Convert the lines starting at the one containing "genus: Dacrymyces" and ending at the one containing "genus: Littorina" into a Markdown table with two columns, Number and Line. Give each line its own numbered row and omit blank lines.
· · · · ·
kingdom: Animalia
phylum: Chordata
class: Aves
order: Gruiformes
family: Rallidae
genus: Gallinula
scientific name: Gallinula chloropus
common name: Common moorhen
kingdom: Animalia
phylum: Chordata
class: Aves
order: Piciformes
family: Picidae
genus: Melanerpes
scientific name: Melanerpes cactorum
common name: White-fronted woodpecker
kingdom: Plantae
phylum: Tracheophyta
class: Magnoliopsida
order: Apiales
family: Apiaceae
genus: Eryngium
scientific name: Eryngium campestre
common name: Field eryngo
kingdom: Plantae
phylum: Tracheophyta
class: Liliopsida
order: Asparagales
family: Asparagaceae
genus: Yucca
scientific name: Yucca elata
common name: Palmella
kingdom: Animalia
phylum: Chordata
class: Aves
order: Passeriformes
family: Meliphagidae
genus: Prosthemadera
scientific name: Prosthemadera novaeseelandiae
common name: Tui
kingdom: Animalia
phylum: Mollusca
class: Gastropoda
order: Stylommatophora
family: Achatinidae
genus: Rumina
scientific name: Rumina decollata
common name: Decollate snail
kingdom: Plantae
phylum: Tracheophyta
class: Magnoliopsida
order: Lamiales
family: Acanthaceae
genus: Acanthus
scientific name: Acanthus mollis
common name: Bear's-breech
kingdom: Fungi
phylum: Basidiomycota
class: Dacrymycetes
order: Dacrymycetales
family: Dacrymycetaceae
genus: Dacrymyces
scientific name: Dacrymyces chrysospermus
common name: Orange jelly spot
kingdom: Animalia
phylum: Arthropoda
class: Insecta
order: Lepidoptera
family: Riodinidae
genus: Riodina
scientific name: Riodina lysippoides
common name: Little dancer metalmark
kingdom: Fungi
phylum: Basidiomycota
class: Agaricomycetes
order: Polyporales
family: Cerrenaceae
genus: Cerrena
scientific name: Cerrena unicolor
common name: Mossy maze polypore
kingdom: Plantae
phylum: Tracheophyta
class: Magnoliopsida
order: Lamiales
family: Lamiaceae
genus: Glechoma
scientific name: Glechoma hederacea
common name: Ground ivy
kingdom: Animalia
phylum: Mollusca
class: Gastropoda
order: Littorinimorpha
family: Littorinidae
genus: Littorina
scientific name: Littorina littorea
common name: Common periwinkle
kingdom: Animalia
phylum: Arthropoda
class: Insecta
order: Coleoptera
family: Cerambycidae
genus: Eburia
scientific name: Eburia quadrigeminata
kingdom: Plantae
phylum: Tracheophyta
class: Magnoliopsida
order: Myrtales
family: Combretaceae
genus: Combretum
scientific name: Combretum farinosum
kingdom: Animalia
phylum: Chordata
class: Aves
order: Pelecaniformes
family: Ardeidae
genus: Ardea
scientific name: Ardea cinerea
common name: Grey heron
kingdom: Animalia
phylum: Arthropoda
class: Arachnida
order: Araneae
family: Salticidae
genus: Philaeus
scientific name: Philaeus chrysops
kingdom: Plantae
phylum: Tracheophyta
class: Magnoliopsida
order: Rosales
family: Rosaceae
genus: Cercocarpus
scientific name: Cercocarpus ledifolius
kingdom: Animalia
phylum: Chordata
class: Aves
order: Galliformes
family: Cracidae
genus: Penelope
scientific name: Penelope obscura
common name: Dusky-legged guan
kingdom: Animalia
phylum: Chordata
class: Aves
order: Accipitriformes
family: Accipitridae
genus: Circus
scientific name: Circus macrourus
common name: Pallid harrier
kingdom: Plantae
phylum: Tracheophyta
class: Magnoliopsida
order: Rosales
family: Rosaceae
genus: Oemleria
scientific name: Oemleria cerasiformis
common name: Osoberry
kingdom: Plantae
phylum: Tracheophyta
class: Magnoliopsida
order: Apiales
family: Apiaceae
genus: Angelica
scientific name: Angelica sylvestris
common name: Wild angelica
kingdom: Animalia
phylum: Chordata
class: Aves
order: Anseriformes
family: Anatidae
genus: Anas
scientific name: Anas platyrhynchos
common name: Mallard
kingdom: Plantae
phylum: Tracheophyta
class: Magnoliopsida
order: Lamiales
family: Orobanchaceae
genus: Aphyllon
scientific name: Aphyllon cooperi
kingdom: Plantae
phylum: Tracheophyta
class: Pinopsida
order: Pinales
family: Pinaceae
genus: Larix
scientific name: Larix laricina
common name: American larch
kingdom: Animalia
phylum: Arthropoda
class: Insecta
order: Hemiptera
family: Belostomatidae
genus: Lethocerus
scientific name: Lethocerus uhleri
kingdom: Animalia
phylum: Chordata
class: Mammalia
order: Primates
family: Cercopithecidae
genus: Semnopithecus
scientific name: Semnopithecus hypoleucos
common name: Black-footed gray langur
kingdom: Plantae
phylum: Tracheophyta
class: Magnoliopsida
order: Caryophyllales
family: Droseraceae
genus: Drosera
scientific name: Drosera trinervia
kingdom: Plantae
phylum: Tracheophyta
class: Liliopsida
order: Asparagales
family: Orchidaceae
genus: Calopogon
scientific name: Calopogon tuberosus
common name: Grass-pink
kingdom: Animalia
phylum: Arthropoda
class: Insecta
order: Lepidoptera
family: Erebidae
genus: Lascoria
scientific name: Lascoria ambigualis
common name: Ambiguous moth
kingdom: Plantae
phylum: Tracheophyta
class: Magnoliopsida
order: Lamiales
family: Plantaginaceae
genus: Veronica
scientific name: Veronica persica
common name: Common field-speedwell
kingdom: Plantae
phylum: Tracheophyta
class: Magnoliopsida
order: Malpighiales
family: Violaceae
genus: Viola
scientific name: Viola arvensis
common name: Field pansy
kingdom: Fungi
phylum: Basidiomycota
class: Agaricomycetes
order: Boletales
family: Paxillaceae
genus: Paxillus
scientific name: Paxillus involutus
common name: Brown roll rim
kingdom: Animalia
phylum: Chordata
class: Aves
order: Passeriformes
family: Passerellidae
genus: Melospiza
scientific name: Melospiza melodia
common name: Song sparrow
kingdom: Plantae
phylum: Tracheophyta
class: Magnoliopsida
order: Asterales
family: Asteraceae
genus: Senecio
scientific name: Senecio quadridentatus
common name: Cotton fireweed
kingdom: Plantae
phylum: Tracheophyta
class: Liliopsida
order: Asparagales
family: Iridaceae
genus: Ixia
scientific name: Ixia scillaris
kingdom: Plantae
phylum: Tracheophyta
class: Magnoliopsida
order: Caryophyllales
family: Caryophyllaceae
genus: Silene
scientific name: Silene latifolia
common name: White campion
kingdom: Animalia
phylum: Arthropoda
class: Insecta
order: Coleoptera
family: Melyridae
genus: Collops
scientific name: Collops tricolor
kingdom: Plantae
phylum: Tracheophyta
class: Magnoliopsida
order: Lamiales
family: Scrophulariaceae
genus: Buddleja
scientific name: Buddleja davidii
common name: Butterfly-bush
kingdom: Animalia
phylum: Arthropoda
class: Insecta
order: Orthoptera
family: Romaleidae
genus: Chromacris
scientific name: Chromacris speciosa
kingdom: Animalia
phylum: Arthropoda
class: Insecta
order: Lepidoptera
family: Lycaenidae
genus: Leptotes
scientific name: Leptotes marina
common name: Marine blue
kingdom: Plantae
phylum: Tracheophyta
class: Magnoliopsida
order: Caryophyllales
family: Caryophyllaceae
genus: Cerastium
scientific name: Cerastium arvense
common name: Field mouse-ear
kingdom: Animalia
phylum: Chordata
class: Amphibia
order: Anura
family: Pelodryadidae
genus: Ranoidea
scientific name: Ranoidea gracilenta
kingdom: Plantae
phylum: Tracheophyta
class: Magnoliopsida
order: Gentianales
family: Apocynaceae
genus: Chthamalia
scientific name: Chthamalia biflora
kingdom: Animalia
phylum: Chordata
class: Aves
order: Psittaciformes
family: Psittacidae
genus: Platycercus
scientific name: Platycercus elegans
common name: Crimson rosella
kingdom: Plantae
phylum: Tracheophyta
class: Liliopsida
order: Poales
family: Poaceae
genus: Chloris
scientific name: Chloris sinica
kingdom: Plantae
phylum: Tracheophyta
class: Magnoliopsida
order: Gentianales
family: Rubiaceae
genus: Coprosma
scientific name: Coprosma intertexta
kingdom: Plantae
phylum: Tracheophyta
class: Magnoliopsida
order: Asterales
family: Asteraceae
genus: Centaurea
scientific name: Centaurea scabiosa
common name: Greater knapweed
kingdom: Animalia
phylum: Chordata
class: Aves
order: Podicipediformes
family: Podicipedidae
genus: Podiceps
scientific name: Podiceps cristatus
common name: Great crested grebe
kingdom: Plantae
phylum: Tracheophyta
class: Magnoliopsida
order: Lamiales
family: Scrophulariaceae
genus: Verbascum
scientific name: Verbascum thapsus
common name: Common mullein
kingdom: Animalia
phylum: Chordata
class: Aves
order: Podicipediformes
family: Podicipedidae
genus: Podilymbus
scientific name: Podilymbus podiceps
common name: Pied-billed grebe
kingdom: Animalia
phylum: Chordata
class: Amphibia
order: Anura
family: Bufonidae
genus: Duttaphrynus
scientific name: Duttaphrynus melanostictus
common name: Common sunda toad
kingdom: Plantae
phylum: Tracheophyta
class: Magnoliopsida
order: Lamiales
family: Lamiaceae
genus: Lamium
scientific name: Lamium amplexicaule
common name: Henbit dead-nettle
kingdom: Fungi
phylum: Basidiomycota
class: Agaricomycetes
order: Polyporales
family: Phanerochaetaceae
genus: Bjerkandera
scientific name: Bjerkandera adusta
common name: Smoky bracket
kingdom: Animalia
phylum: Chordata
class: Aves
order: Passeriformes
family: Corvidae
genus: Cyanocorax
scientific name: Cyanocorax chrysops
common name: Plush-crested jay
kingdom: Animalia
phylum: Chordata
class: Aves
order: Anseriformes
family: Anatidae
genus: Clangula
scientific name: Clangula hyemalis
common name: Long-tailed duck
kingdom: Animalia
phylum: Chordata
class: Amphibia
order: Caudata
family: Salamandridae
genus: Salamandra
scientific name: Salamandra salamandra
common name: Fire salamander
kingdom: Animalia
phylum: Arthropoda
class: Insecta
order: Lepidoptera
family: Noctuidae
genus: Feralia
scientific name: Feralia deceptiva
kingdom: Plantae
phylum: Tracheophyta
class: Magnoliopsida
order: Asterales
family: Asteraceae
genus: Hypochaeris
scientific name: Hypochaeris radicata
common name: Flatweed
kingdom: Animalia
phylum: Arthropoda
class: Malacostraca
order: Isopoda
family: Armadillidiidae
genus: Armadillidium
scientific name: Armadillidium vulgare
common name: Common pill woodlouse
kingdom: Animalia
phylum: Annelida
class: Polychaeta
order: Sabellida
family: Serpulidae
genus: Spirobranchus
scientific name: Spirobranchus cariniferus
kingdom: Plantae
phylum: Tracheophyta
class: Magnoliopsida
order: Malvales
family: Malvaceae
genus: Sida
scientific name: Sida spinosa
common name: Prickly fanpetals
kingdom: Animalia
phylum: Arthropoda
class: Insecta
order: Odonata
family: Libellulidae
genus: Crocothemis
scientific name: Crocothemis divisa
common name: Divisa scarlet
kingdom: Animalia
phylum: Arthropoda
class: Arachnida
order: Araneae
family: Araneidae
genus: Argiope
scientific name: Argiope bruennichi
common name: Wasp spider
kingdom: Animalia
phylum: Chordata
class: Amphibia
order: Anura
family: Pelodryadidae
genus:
· · · · ·
**Reply:**
| Number | Line |
|---|---|
| 1 | genus: Dacrymyces |
| 2 | scientific name: Dacrymyces chrysospermus |
| 3 | common name: Orange jelly spot |
| 4 | kingdom: Animalia |
| 5 | phylum: Arthropoda |
| 6 | class: Insecta |
| 7 | order: Lepidoptera |
| 8 | family: Riodinidae |
| 9 | genus: Riodina |
| 10 | scientific name: Riodina lysippoides |
| 11 | common name: Little dancer metalmark |
| 12 | kingdom: Fungi |
| 13 | phylum: Basidiomycota |
| 14 | class: Agaricomycetes |
| 15 | order: Polyporales |
| 16 | family: Cerrenaceae |
| 17 | genus: Cerrena |
| 18 | scientific name: Cerrena unicolor |
| 19 | common name: Mossy maze polypore |
| 20 | kingdom: Plantae |
| 21 | phylum: Tracheophyta |
| 22 | class: Magnoliopsida |
| 23 | order: Lamiales |
| 24 | family: Lamiaceae |
| 25 | genus: Glechoma |
| 26 | scientific name: Glechoma hederacea |
| 27 | common name: Ground ivy |
| 28 | kingdom: Animalia |
| 29 | phylum: Mollusca |
| 30 | class: Gastropoda |
| 31 | order: Littorinimorpha |
| 32 | family: Littorinidae |
| 33 | genus: Littorina |